Iliesa Keresoni
- Born: Iliesa Keresoni January 27, 1987 (age 39) Tailevu, Fiji
- Height: 1.82 m (6 ft 0 in)
- Weight: 90 kg (14 st 2 lb; 198 lb)
- School: Lelean Memorial School
- Notable relative: Kameli Ratuvou (brother)

Rugby union career
- Position(s): Wing, Centre, Fullback
- Current team: CA Périgueux, France

Senior career
- Years: Team / Apps / (Points)
- 2010/2011: CA Périgueux / 15 / (35)
- Correct as of 31 May 2010

= Iliesa Keresoni =

Fijian rugby union footballer (born 1987)

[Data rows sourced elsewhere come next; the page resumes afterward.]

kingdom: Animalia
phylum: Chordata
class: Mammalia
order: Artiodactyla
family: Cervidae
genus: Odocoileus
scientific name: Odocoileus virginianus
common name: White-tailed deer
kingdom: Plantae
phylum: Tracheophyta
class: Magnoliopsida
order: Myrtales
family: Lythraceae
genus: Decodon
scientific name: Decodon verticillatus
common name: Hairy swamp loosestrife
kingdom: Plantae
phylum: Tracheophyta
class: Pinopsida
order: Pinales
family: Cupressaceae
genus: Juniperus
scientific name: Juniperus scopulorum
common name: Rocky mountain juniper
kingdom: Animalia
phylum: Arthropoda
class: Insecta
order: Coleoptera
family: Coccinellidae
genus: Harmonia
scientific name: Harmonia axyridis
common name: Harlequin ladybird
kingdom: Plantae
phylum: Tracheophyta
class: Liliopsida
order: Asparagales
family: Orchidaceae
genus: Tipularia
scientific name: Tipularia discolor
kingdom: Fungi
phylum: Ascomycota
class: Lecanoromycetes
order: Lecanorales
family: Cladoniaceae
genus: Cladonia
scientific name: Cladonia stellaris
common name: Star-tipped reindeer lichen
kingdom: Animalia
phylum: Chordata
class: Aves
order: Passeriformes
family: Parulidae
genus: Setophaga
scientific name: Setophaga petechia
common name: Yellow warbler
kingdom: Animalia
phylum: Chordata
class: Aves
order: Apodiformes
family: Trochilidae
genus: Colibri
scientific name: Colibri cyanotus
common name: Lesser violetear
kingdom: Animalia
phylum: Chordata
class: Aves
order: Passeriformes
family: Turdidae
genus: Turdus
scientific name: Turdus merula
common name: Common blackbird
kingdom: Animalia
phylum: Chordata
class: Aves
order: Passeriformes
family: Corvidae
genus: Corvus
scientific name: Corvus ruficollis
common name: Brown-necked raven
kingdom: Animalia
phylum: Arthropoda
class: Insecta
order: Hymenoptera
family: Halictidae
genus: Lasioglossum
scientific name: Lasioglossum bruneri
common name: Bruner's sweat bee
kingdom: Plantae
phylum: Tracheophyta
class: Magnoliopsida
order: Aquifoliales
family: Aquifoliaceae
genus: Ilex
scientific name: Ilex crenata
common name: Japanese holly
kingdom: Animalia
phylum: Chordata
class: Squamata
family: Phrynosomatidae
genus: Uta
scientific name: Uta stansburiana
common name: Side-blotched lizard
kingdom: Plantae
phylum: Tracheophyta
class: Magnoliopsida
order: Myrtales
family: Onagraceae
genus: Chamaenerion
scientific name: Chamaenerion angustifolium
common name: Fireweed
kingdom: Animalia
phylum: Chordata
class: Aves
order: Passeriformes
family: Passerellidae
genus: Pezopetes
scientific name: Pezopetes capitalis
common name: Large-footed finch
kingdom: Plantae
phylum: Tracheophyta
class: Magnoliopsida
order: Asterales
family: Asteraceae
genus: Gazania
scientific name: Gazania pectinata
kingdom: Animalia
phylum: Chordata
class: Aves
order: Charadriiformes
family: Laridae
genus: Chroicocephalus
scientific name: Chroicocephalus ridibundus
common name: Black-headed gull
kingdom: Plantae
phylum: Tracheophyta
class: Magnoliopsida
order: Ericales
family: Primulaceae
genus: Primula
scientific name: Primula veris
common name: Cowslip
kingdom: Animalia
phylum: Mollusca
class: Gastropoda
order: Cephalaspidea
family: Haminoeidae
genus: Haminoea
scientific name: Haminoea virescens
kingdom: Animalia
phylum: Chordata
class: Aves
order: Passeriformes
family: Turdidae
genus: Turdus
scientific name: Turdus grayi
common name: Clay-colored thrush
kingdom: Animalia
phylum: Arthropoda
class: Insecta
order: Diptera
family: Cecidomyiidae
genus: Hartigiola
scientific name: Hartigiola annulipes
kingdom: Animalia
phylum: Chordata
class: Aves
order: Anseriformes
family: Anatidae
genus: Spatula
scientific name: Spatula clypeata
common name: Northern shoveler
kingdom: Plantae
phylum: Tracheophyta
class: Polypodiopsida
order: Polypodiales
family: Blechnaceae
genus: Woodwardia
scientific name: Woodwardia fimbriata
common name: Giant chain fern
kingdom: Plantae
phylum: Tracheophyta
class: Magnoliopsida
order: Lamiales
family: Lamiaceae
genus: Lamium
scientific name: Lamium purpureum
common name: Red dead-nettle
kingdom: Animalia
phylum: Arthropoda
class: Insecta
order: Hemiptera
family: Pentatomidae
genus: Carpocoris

Iliesa Keresoni (born 27 January 1987 in Fiji) is a Fijian rugby union footballer. He was the captain of the Lelean Memorial School 'Dream Team' of 2006 that won the Deans Trophy in the Fiji Secondary Schools Rugby Union competition of that year. He plays at fullback, wing and centre position for the Knights in the Colonial Cup and for the Fiji Warriors. He is the younger brother of Saracens centre, Kameli Ratuvou

Keresoni has three caps for the National Fijian team making his debut against Tonga in 2008 and played again for Fiji in 2010 against Japan where he scored a try. He played against New Zealand in 2011.

As of early 2010 he signed for Guinness Premiership runners-up Saracens.

He has played for the season 2010/2011 for CA Périgueux in the 3rd level of French championship. This team will play next season in Pro D2 (2nd division). Keresoni played his last professional match, against Wales, on 2 October 2011.